ADNOC-COVESTRO DEAL

ADNOC-Covestro deal needs EU, UK, US, China and multiple other approvals

In an offer document published today, the German chemicals group also disclosed the need for foreign direct investment clearances in multiple European countries, as well as in Canada and the US.

That’s on top of approval under the EU’s new rules for vetting foreign subsidies. That stands out as the clearest obstacle to the deal’s completion (see MLex comment here).

Abu Dhabi’s state-owned oil company announced on Oct. 1 that it had agreed to buy Covestro for 62 euros a share, valuing the deal at 14.7 billion euros ($15.9 billion). ADNOC has also committed to inject 1.17 billion euros of capital into Covestro after the closing of the deal.

At the time, Covestro told investors the deal would require a “multitude” of regulatory approvals.

Today’s offer document said that the deal needs competition approval from the European Commission, plus in Brazil, Canada, China, the Common Market for Eastern and Southern Africa, Egypt, India, Japan, South Korea, Mexico, Morocco, South Africa, Switzerland, Taiwan, Turkey, the UK, the US, and Vietnam.

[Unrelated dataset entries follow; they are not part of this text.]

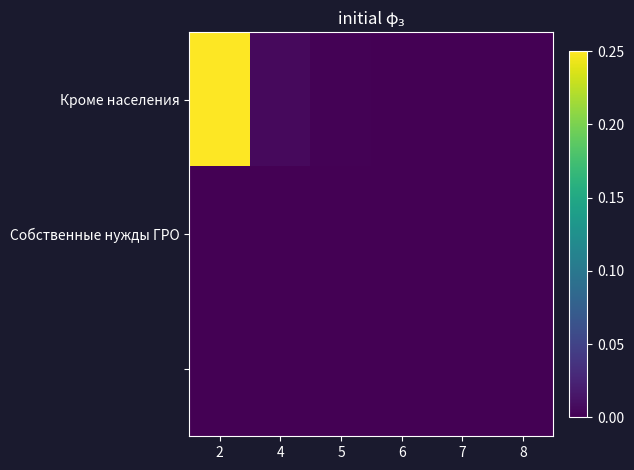

Which series has the largest total across all categories?

Кроме населения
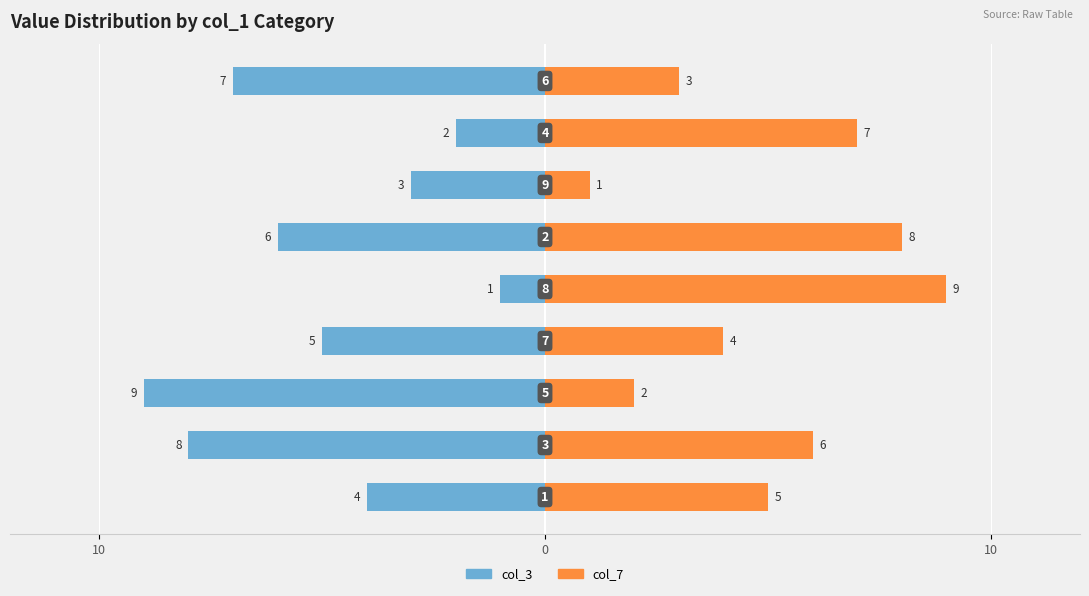

What is the maximum value for col_3?

-1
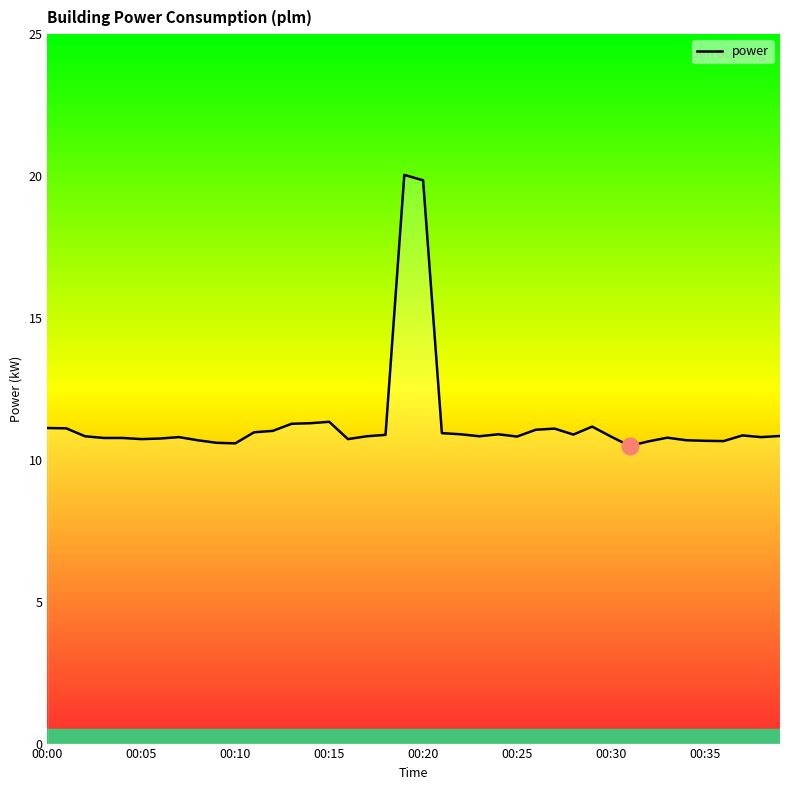

How many lines are shown in the chart?

1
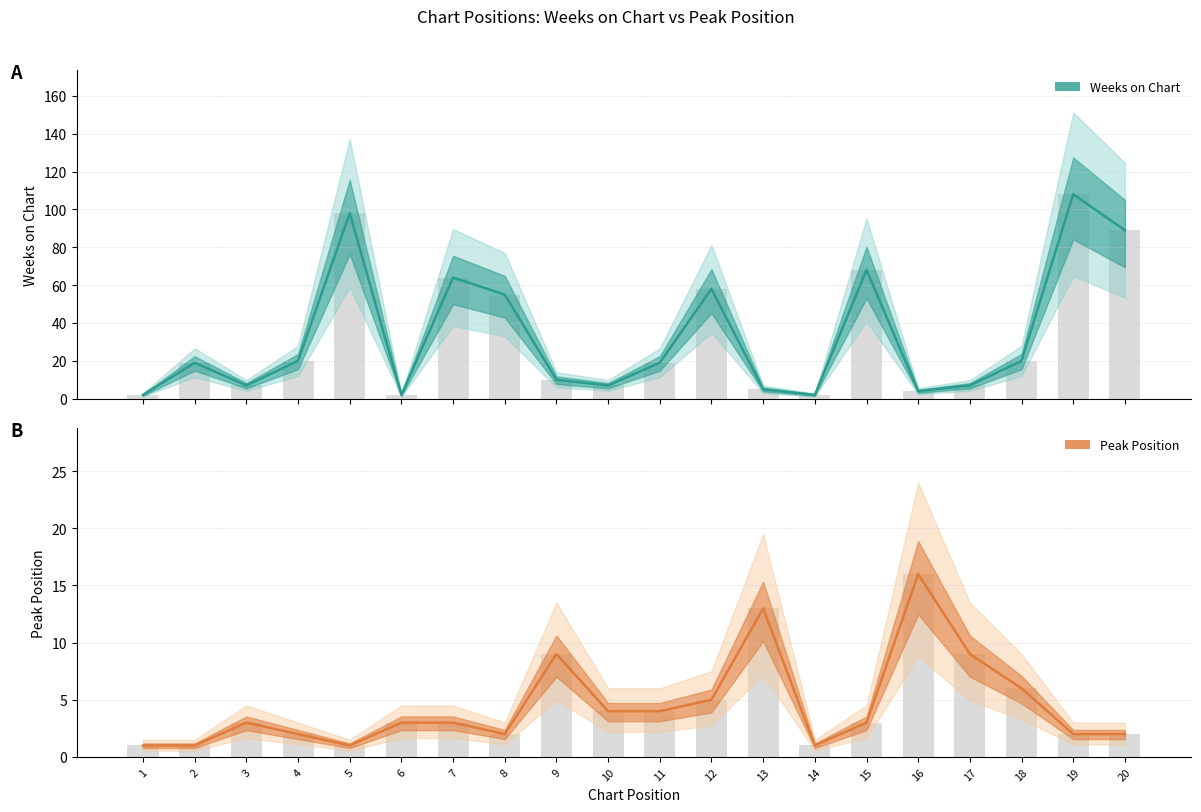

How many bars are there in each group?

2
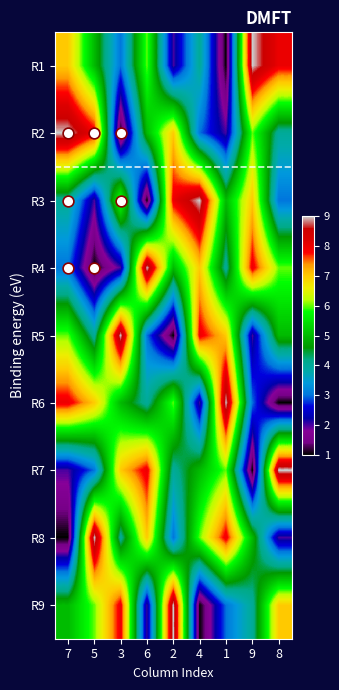

What is the total value across all series at 3?

45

“[ADNOC] submitted a Case Team Allocation Request to the EU commission on 1 October 2024. Once the EU Commission allocates a team, [ADNOC] will engage in the prenotification discussions with the EU commission,” Covestro said.

The takeover needs foreign direct investment approvals from governments in Belgium, Canada, France, Germany, Italy, Spain, the UK, and the US.

It also needs approval from the commission under its Foreign Subsidies Regulation, which polices subsidies from abroad to ensure they’re not distorting the EU market.

The Abu Dhabi government wholly owns ADNOC, so the EU regulator might be concerned that it used unfair subsidies from the big-spending UAE state to finance Covestro’s acquisition or might use them to distort future competition in the EU.

According to the offer document, all the required approvals must be received “at the latest by Dec. 2, 2025.”